**TASK DIRECTIONS:** Reprint each record exactly. Pictures are not reprinted.

Data excerpts

......

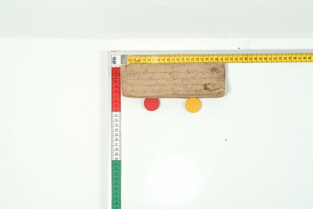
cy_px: 104
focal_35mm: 88
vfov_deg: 15.5
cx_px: 156
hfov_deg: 23.0
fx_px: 771
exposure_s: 1/20
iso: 160
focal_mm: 59
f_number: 13
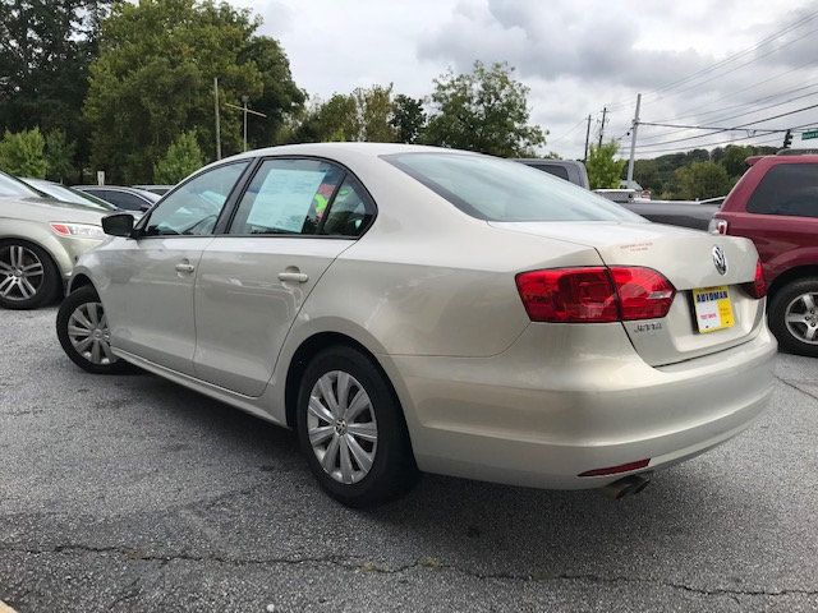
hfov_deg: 63.4
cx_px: 409
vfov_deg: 49.7
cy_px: 306
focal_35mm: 28
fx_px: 662
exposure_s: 1/1709
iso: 20
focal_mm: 3.99
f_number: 1.8
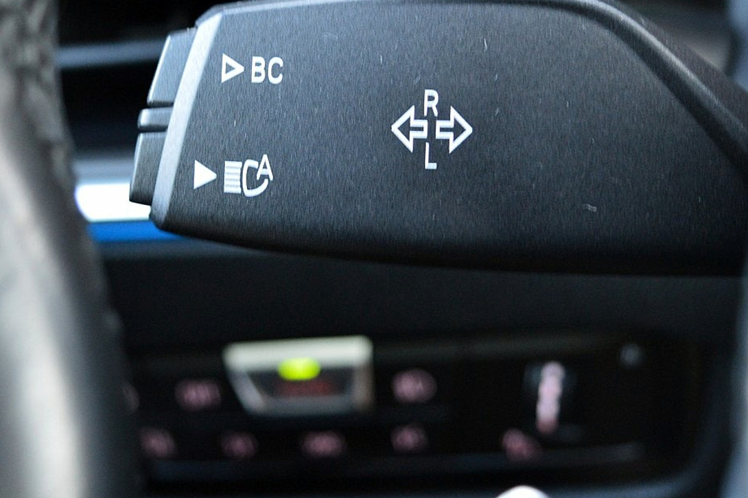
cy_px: 67
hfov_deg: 18.4
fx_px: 2306
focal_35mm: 111
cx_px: 343
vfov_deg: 12.3
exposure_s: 1/25
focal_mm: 42
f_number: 5
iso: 800
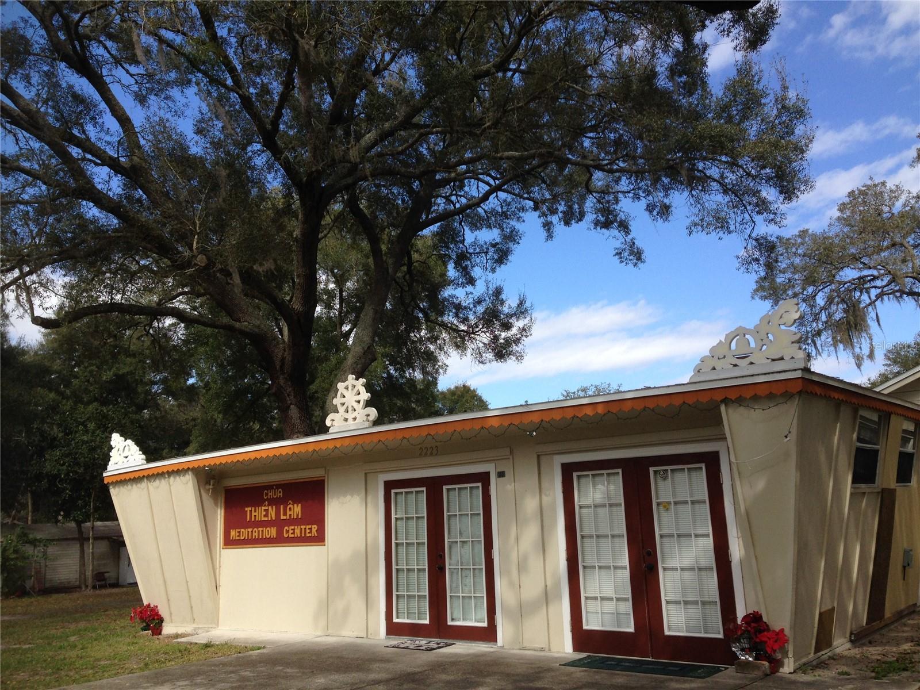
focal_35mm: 33
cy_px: 345
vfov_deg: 42.9
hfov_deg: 55.4
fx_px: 877
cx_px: 460
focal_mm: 4.12
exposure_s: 1/1261
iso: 50
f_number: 2.4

......

**PROBLEM SOLUTION:**
cy_px: 104
focal_35mm: 88
vfov_deg: 15.5
cx_px: 156
hfov_deg: 23.0
fx_px: 771
exposure_s: 1/20
iso: 160
focal_mm: 59
f_number: 13
hfov_deg: 63.4
cx_px: 409
vfov_deg: 49.7
cy_px: 306
focal_35mm: 28
fx_px: 662
exposure_s: 1/1709
iso: 20
focal_mm: 3.99
f_number: 1.8
cy_px: 67
hfov_deg: 18.4
fx_px: 2306
focal_35mm: 111
cx_px: 343
vfov_deg: 12.3
exposure_s: 1/25
focal_mm: 42
f_number: 5
iso: 800
focal_35mm: 33
cy_px: 345
vfov_deg: 42.9
hfov_deg: 55.4
fx_px: 877
cx_px: 460
focal_mm: 4.12
exposure_s: 1/1261
iso: 50
f_number: 2.4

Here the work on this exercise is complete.